How can you prevent $70-a-barrel oil from combusting your relationship? Here are a few tips:
Know your comfort zone. Unless one of you is fabulously wealthy, you’ve both got an interest in saving money—the trick is to figure out just how much you’re willing to endure. “I’m always cold, and my guy’s always hot, so there’s rarely a time during the year when one of us isn’t miserable,” says Kristen, 36, of New York. “But when it got so cold in the living room that I had to wear gloves to eat dinner, I insisted on a radical change.” Even so, she admits, “This year oil prices aren’t going to affect what we do to the thermostat, since we absolutely can’t conserve any more than we already have!”
If you and the person you’re dating have radically different viewpoints on comfort zones, learn the art of compromise. One weekend you sit tight, the next you drive for an hour to see friends. Or perhaps you agree that 30 minutes before bedtime you’ll cycle the heat up from 65 degrees to a toasty 70 for a full hour. Remember, it’s in the name of love.

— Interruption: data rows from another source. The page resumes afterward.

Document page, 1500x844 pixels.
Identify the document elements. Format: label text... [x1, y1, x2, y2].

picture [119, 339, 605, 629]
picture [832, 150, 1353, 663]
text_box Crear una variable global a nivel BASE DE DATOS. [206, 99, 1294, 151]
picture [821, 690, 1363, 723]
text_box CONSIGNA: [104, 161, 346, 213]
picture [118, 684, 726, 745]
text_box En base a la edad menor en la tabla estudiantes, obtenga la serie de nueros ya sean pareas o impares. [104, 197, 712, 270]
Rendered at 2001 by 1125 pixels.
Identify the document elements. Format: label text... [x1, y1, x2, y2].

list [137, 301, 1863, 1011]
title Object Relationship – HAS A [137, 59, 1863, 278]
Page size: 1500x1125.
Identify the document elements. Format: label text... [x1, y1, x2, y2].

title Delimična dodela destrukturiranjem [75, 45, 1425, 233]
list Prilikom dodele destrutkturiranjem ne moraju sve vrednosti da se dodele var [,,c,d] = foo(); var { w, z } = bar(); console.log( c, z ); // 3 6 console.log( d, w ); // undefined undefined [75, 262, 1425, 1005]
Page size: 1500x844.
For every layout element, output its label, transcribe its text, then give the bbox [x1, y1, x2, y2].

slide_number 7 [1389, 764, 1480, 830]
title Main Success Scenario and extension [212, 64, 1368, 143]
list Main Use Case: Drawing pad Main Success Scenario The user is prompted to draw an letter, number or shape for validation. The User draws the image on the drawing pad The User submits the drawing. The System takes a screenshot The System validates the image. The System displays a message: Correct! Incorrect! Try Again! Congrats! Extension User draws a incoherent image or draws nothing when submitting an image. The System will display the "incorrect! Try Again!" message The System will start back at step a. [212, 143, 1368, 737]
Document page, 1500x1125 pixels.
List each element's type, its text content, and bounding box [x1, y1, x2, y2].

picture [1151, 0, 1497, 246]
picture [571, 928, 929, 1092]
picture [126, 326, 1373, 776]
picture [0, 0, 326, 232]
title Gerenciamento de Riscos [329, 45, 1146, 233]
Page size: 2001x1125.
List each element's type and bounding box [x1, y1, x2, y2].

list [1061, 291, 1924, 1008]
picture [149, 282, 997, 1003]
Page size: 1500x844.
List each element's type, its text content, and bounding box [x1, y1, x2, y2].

Stick to a budget. Splurging on road trips and toasty evenings at home is one thing when you’re just getting to know a person—“Most people will just absorb the high cost of energy into their usual dating routines, like $12 movie tickets and $5 lattes,” says Lisa Daily, author of Stop Getting Dumped! The challenge comes when you’ve settled in with your significant other and have to choose between filling up the car, eating at a fancy restaurant or buying Christmas gifts for your nieces and nephews. Rather than shrug helplessly and max out the credit cards, sit down with your sweetie and decide, in advance, how much you can realistically spend for what. With this planning step in place, the decision-making will be less emotional.
Don’t take it out on each other. Heating a house during a prolonged cold snap is like setting fire to a big pile of 10- and 20-dollar bills—not the kind of bonfire that makes for happy, burbling intimacy. Keep in mind that if the person you’re dating likes to keep their place cool, that’s a financial choice he or she is free to make. Similarly, if your beloved doesn’t want to fill up the tank to drive to see a photography exhibit 80 miles away, don’t take it as a personal affront. Remember, no matter how many sweaters you have to wear, or how inconvenient it is to take care of a week’s worth of chores in one car trip, it’s not the other person’s fault and he or she isn’t “being mean.” If you want to do something useful with your anger, trade in your SUV for a more fuel-efficient car or insulate your drafty attic.
Don’t use the cost of energy as an excuse. As with any stress on a relationship — illness, dependency, meddling in-law — a fight over the thermostat or gas tank can be symptomatic of deeper issues. “A man who wants to hop in the car and travel during every free moment is looking for adventure or perhaps trying to escape unhappiness or emptiness,” says Debbie Mandel, author of Changing Habits. “And when a woman wants to nest, she might be cocooning—feeling a bit fearful of the world at large or unsure about her personal empowerment.” In other words, if the two of you are arguing just a bit too loudly about whether it’s worthwhile to drive 30 miles to the nearest Wal-Mart, the high cost of gas may be the least of your problems. Maybe it’s time to bundle up, have a frank talk, and unbundle what’s really going on in your relationship.
New York-based writer Bob Strauss is the author of The Big Book of What, How and Why.